The scribes and Pharisees on the other hand, are so self-assured, so self-righteous, that they can’t see their own vulnerability, so Jesus says elsewhere that they are like whitewashed tombs full of dead people’s bones. Instead of being a cracked container with living water freely flowing into and out of them, the Pharisees are shut up and stagnant, like a crypt.

This story tells us that we shouldn’t be ashamed of our vulnerability, and we shouldn’t despise others’. The Spirit – the living water – flows freely between the cracks in us, flows freely from the cracks in a God who chose to take on humanity with all its limitations and vulnerability into us.

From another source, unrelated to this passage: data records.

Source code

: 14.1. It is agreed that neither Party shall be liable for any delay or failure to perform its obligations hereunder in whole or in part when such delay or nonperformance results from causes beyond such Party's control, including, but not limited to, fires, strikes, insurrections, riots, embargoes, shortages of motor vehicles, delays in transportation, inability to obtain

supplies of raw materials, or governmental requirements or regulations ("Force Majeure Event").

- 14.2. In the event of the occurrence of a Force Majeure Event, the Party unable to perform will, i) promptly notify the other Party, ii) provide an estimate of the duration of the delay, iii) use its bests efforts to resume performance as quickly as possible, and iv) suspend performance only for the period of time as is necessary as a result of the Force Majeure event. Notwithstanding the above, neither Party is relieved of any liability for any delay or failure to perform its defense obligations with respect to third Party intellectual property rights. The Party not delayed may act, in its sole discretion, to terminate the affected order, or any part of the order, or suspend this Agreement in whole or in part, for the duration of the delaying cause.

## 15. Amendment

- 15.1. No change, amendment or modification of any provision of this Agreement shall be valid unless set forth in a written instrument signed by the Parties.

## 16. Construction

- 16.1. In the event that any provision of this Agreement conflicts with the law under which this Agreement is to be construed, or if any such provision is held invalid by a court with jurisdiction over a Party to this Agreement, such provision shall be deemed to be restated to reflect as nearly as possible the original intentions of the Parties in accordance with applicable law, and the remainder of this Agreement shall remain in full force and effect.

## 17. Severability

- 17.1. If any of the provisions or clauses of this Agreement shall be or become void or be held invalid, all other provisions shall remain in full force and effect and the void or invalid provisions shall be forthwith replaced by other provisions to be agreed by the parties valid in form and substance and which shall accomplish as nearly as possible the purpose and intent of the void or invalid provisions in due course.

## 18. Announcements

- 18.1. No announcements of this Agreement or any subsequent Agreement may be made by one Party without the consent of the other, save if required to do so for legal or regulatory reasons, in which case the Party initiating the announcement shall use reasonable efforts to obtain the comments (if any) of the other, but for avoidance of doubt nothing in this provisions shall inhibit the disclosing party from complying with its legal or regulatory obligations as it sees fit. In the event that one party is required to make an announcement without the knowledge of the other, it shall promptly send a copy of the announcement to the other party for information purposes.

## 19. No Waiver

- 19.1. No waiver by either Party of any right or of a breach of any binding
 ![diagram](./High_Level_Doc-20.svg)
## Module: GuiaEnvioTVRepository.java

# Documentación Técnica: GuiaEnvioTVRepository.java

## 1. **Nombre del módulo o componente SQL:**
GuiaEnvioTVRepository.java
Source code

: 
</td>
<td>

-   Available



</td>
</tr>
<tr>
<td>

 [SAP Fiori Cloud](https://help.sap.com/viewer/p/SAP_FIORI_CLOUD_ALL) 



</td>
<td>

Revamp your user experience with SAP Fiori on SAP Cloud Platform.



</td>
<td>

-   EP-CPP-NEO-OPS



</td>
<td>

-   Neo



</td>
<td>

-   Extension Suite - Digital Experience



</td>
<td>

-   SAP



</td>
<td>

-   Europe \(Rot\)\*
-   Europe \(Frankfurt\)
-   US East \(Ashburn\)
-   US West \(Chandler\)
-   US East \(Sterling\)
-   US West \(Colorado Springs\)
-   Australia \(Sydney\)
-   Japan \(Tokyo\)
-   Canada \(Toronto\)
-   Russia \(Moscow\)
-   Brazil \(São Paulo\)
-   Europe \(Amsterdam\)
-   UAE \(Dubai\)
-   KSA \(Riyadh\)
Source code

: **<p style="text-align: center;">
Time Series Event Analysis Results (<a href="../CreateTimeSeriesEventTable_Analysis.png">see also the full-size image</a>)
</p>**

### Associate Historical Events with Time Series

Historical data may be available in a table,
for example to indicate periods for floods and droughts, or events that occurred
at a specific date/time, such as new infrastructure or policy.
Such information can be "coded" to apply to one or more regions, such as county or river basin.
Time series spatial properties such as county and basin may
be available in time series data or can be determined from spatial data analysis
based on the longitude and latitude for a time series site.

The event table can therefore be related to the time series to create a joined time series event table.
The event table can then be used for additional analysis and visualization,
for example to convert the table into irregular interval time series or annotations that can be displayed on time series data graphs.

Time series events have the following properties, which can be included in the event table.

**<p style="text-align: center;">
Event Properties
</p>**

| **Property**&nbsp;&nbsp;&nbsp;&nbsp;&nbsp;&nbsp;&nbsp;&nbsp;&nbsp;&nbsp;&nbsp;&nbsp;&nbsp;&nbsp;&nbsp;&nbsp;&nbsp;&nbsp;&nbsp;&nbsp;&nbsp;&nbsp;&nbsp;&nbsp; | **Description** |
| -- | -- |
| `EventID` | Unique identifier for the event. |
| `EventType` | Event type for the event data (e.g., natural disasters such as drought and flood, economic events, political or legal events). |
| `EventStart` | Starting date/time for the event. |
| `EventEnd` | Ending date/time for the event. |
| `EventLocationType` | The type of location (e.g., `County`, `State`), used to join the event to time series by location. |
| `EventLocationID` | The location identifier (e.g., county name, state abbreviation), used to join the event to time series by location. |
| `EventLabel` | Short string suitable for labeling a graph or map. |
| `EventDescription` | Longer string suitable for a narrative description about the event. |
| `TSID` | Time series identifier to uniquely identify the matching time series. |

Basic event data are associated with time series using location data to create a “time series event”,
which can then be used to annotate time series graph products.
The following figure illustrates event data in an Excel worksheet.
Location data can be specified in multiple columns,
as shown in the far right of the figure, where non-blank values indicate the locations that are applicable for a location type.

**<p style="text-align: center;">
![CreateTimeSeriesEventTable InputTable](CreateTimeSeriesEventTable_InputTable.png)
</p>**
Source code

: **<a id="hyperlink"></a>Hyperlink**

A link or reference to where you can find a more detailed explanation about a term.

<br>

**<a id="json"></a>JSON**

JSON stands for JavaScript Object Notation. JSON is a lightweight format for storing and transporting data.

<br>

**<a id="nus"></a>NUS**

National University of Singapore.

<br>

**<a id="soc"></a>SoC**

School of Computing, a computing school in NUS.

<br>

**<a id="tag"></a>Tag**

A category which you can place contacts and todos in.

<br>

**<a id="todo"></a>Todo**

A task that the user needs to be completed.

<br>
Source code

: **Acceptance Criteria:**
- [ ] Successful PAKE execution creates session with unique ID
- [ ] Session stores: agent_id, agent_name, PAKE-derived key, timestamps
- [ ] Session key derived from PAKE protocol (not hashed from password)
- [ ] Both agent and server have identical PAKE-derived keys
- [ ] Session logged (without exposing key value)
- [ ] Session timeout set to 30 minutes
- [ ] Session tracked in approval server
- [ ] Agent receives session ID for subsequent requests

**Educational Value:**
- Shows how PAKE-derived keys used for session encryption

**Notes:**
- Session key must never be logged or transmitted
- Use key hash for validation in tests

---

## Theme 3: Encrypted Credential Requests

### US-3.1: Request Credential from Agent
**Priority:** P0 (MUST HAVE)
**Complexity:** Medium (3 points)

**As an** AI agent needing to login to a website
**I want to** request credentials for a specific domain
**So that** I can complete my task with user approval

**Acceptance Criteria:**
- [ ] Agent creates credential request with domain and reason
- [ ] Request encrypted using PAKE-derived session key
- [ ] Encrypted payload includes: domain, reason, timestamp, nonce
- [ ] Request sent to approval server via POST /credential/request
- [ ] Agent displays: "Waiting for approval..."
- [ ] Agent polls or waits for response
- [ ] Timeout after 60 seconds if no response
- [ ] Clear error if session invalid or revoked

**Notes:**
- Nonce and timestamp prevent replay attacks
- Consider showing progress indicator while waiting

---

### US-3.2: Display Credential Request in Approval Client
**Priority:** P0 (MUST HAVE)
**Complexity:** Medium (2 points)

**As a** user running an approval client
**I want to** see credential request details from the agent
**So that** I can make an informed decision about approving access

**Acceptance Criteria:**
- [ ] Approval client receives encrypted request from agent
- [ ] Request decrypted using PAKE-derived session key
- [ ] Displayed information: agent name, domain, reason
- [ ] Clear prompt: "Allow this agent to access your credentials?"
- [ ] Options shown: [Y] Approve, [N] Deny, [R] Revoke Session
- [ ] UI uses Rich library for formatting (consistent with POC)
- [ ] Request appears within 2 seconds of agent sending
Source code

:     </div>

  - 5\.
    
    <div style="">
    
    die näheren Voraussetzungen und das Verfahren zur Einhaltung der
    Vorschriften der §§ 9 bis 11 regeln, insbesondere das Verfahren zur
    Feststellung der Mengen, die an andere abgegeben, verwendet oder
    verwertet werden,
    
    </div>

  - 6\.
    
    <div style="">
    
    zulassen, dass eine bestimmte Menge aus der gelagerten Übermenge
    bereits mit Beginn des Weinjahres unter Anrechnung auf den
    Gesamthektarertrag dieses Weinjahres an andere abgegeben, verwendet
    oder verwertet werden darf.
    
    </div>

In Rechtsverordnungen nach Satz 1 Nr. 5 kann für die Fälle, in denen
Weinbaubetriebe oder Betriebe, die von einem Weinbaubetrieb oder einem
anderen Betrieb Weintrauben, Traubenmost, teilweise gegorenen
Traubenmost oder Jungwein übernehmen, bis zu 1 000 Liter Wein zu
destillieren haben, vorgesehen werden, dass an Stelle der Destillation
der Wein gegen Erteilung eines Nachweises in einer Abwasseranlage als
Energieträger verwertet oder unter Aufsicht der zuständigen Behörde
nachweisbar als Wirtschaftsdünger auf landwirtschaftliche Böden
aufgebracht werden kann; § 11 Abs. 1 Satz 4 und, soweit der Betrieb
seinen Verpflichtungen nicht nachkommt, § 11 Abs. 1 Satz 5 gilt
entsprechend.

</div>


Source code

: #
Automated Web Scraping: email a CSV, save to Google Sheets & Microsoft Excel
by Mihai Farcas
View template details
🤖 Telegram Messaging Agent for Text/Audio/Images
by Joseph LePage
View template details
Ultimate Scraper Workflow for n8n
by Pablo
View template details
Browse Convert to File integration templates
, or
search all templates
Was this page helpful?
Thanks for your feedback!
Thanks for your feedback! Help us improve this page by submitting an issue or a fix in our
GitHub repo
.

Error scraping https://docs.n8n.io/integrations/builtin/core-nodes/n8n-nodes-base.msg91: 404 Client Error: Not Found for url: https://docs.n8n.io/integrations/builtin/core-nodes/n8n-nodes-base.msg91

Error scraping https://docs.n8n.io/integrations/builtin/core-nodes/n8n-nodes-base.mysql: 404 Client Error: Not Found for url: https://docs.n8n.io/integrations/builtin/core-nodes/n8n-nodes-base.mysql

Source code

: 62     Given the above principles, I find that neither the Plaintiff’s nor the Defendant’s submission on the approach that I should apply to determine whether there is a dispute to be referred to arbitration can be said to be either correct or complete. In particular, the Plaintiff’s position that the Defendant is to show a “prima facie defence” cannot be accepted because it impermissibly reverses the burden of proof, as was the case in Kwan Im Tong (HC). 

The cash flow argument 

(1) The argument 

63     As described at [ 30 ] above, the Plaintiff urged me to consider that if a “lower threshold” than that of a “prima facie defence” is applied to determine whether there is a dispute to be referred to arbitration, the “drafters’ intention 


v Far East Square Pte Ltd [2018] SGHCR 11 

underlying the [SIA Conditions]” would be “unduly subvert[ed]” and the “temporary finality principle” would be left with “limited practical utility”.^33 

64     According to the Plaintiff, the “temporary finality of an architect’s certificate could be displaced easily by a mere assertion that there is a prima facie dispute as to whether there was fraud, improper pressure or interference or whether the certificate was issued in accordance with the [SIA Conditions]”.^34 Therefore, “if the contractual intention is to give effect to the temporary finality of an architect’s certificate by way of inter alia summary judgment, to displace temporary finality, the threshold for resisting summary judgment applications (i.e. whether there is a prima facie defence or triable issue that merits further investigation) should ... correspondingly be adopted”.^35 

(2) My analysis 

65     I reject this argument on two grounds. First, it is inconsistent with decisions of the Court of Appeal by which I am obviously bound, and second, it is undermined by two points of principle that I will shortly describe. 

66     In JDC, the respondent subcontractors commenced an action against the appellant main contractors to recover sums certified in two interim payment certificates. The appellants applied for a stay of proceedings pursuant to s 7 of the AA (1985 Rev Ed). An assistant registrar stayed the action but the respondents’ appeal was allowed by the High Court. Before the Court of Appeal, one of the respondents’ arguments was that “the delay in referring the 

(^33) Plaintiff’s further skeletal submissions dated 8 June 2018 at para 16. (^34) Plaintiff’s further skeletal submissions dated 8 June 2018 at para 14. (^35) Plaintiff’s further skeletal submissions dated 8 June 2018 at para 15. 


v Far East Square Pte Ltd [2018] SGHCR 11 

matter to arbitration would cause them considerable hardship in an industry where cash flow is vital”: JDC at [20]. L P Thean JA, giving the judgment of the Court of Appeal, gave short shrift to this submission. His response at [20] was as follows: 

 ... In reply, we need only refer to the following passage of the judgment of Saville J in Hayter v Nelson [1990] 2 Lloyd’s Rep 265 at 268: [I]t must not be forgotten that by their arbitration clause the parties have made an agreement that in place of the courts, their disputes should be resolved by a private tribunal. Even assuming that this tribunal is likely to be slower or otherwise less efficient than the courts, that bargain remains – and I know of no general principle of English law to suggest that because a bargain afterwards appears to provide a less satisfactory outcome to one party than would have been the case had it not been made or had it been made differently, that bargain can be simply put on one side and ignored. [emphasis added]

So long as we keep hierarchies in place, so long as we let power-dynamics stay the way they are, putting some people over others, limiting the flow of the Spirit, dam/ning up (and I mean that in both senses of the word) this living water, we will be like the Pharisees. We’ll be like stagnant pools that collect all kinds of algae and muck.

But when we open ourselves up to God and to one another, when we embrace our vulnerability and see it as part of being human, see it as something we share with Jesus, our Savior, who was himself vulnerable, we will see living water flow between us. We’ll bloom like the plants in my office.

This story teaches us that not only is vulnerability necessary to receive this living water, but those who acknowledge and embrace their vulnerability also make for the best disciples. While Nicodemus and his educated male friends hem and haw over whether or not Jesus is who he says he is, this ostracized woman converts nearly a town’s worth of people. How weird is it that there are still churches that won’t let women preach when we have this story here. Have any of the other male disciples in the Gospels converted this many people yet?

Here at Grant Park we believe that this living water, the Holy Spirit, is available to all, and that each one of us is our own spring “gushing up to eternal life.” That’s one of the reasons we allow for a time of reflection during the service, because we recognize that there are some people who have historically been silenced within the church, as the woman at the well was silenced by her society, and we want to say that those voices matter and are valued here. Those are the voices we need to hear most.

At the end of the story, the Samaritans of Sychar say to the woman, “It is no longer because of what you said that we believe, for we have heard for ourselves and we know that this is truly the Savior of the world.”

How strange, and also how comforting, that the Savior of the world comes to us as one who is vulnerable, like us.

How comforting that he has wounds like ours.

How comforting that he is thirsty, and yet is a spring of living water.

Lord Jesus, give us this water, so that we may never be thirsty again. Amen.